_Exercise objective:_ Could you set down the listing below exactly and omit its images?

_Data for processing:_
/---
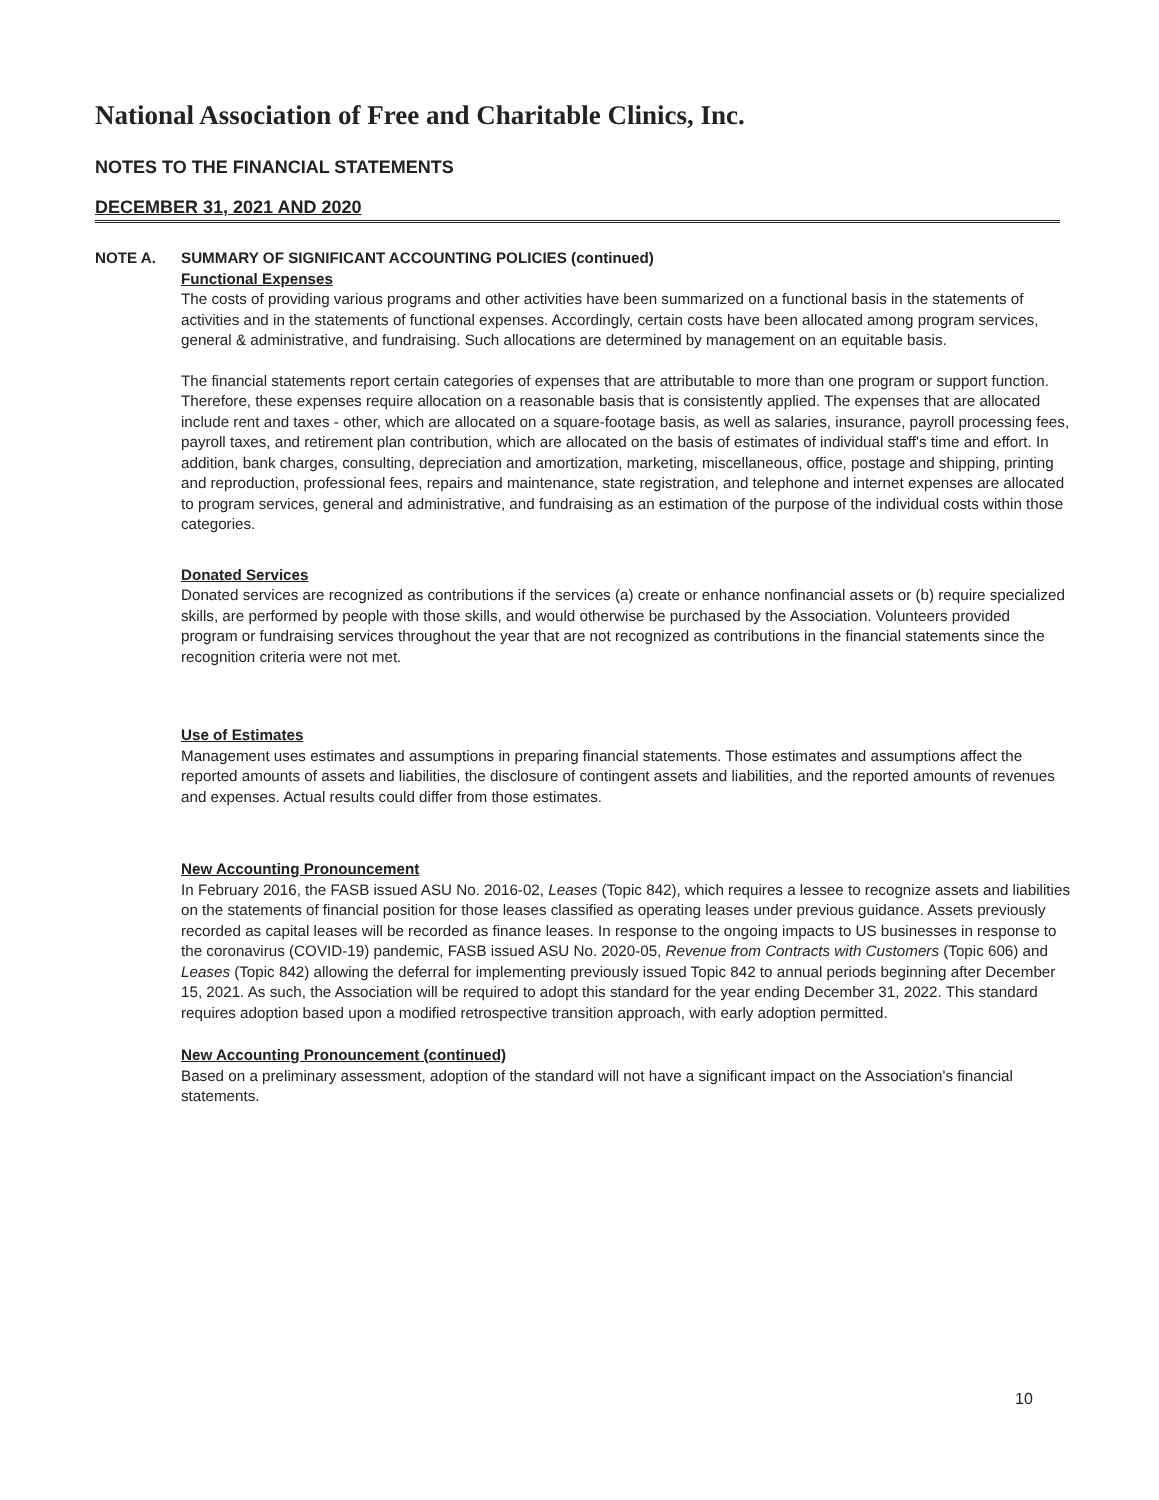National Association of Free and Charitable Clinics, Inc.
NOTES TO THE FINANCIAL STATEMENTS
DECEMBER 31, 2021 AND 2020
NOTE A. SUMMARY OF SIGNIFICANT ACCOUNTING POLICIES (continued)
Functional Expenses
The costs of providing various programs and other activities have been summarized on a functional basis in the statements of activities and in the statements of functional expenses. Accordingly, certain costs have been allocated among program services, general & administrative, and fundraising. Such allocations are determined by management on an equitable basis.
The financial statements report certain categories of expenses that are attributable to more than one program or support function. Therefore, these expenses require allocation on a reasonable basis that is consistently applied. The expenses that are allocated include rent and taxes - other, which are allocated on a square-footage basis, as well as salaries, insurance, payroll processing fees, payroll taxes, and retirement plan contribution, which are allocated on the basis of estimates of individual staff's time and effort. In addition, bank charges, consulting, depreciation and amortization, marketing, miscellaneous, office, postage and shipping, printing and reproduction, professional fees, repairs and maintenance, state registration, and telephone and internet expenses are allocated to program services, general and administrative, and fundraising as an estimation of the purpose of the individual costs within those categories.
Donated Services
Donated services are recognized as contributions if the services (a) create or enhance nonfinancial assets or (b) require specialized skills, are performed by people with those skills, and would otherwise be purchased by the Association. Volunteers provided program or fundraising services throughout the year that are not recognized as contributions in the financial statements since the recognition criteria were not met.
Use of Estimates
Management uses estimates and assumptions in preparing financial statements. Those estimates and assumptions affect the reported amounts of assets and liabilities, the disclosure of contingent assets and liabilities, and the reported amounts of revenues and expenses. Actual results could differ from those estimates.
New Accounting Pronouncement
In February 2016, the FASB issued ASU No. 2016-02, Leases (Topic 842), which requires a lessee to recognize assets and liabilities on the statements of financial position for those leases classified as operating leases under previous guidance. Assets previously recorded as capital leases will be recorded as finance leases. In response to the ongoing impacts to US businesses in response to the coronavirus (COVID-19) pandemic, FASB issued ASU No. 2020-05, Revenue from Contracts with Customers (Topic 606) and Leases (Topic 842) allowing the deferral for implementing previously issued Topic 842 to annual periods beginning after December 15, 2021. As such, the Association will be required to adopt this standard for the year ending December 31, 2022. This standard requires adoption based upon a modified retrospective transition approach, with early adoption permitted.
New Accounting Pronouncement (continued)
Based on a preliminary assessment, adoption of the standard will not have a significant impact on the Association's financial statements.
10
\---
_Exercise output:_
National Association of Free and Charitable Clinics, Inc.
NOTES TO THE FINANCIAL STATEMENTS
DECEMBER 31, 2021 AND 2020
NOTE A. SUMMARY OF SIGNIFICANT ACCOUNTING POLICIES (continued)
Functional Expenses
The costs of providing various programs and other activities have been summarized on a functional basis in the statements of activities and in the statements of functional expenses. Accordingly, certain costs have been allocated among program services, general & administrative, and fundraising. Such allocations are determined by management on an equitable basis.
The financial statements report certain categories of expenses that are attributable to more than one program or support function. Therefore, these expenses require allocation on a reasonable basis that is consistently applied. The expenses that are allocated include rent and taxes - other, which are allocated on a square-footage basis, as well as salaries, insurance, payroll processing fees, payroll taxes, and retirement plan contribution, which are allocated on the basis of estimates of individual staff's time and effort. In addition, bank charges, consulting, depreciation and amortization, marketing, miscellaneous, office, postage and shipping, printing and reproduction, professional fees, repairs and maintenance, state registration, and telephone and internet expenses are allocated to program services, general and administrative, and fundraising as an estimation of the purpose of the individual costs within those categories.
Donated Services
Donated services are recognized as contributions if the services (a) create or enhance nonfinancial assets or (b) require specialized skills, are performed by people with those skills, and would otherwise be purchased by the Association. Volunteers provided program or fundraising services throughout the year that are not recognized as contributions in the financial statements since the recognition criteria were not met.
Use of Estimates
Management uses estimates and assumptions in preparing financial statements. Those estimates and assumptions affect the reported amounts of assets and liabilities, the disclosure of contingent assets and liabilities, and the reported amounts of revenues and expenses. Actual results could differ from those estimates.
New Accounting Pronouncement
In February 2016, the FASB issued ASU No. 2016-02, Leases (Topic 842), which requires a lessee to recognize assets and liabilities on the statements of financial position for those leases classified as operating leases under previous guidance. Assets previously recorded as capital leases will be recorded as finance leases. In response to the ongoing impacts to US businesses in response to the coronavirus (COVID-19) pandemic, FASB issued ASU No. 2020-05, Revenue from Contracts with Customers (Topic 606) and Leases (Topic 842) allowing the deferral for implementing previously issued Topic 842 to annual periods beginning after December 15, 2021. As such, the Association will be required to adopt this standard for the year ending December 31, 2022. This standard requires adoption based upon a modified retrospective transition approach, with early adoption permitted.
New Accounting Pronouncement (continued)
Based on a preliminary assessment, adoption of the standard will not have a significant impact on the Association's financial statements.
10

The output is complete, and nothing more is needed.